Difference between cycling learning rate and learning rate annealing

I am bit confused with both these approach as both seems to be aiming same problem. Cycling learning rate approach takes the initial learning rate and then increases/decreases within each epoch and then at last we plot the loss with epoch and learning rate. Learning rate annealing does same thing also and it reduces learning rate changes as we move towards minima value. Do we have any guidelines which one to following for optimal learning rate evaluation?


You can find these information in Lesson2 - part 1. It is summarized here lesson2_summary by Hiromi.

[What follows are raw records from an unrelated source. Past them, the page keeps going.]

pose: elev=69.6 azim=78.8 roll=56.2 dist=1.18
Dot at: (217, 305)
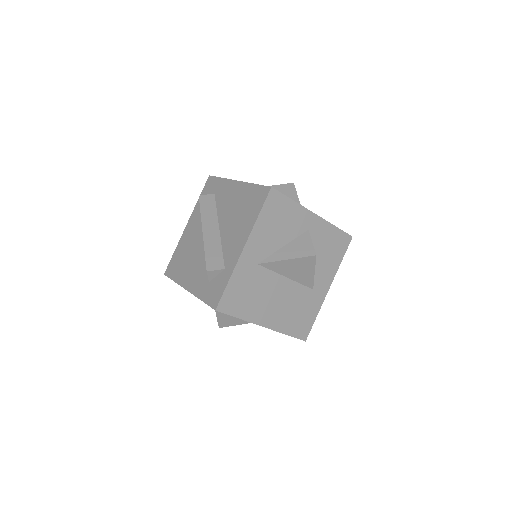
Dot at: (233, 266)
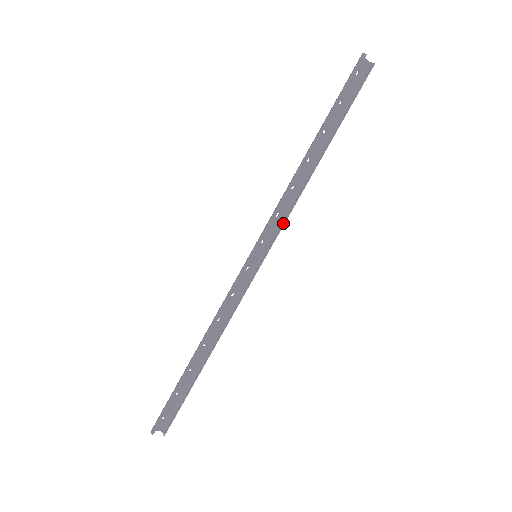
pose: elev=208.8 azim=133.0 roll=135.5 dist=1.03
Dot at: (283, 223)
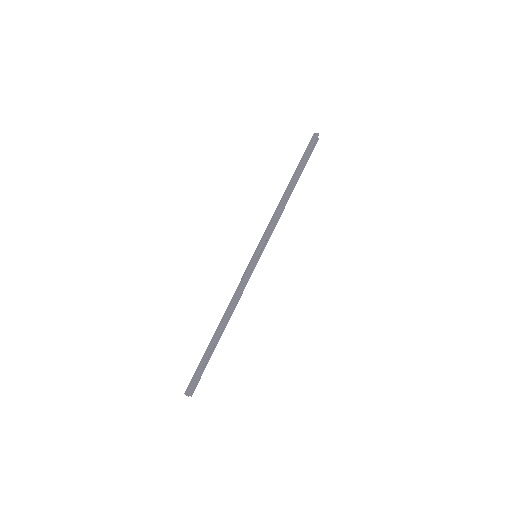
Dot at: (271, 234)
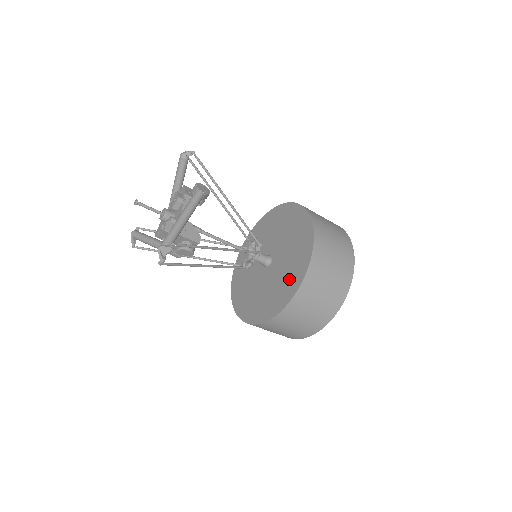
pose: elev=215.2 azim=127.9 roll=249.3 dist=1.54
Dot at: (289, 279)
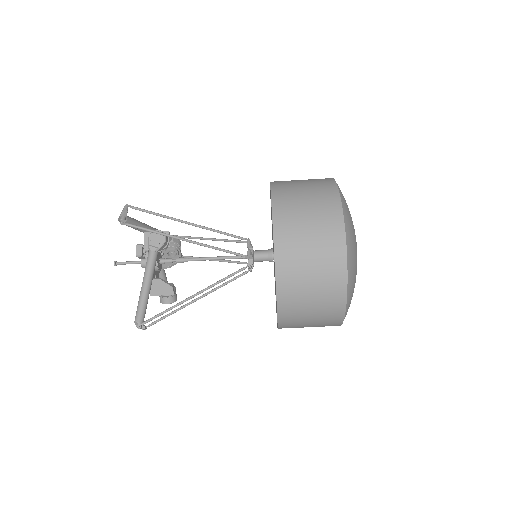
Dot at: occluded
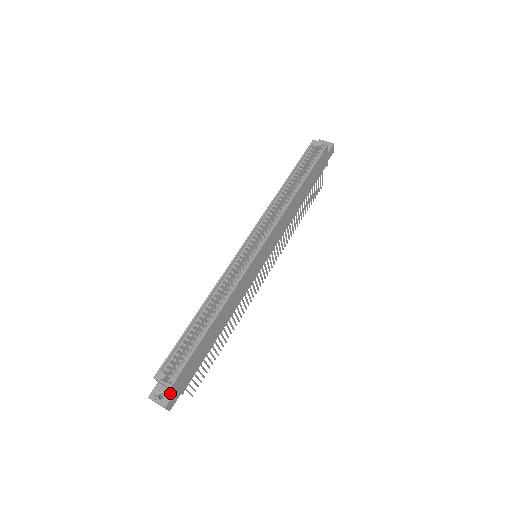
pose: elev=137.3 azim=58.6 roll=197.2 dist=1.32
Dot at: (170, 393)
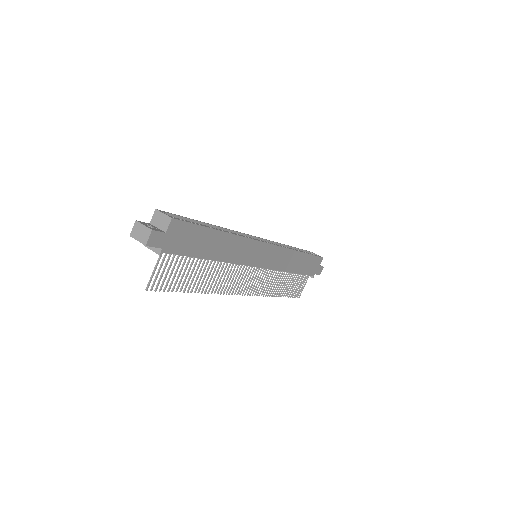
Dot at: (161, 230)
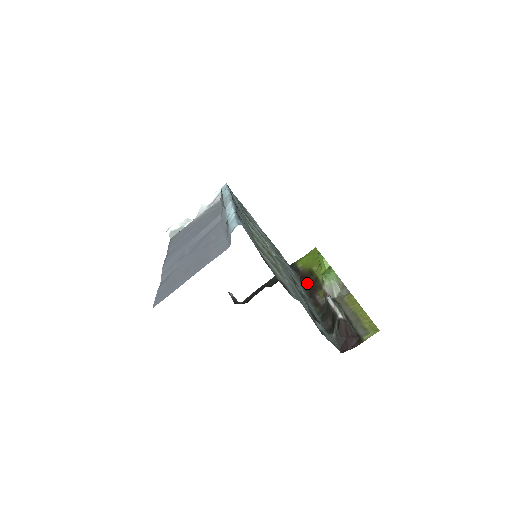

Learning rate (LR) annealing is you start learning at high LR and decrease it when you get closer to the local minimum. The reason is you don’t want to lose the location of the minimum by oscillate too much by using high LR.

Cyclic learning rate is after some time, you jump up your LR to get out of the actual local minimum position. The reason is there are several local minimums, some are “spiky” and it is not good for generalization. The final point should be in a “flat” area.



I found the following posts extremely helpful to understand these two concepts. Maybe it will help you too.

Cyclical Learning Rate - https://thisgirlreina.wordpress.com/2018/07/10/gradient-descent-and-learning-rate/

Learning rate annealing (SGDR approach) - https://towardsdatascience.com/https-medium-com-reina-wang-tw-stochastic-gradient-descent-with-restarts-5f511975163

May I know why in lesson 2, we set learner.precompute to false only for the last layers.
Instead will it always be best to first unfreeze and then precompute all weights with augmentation for better results?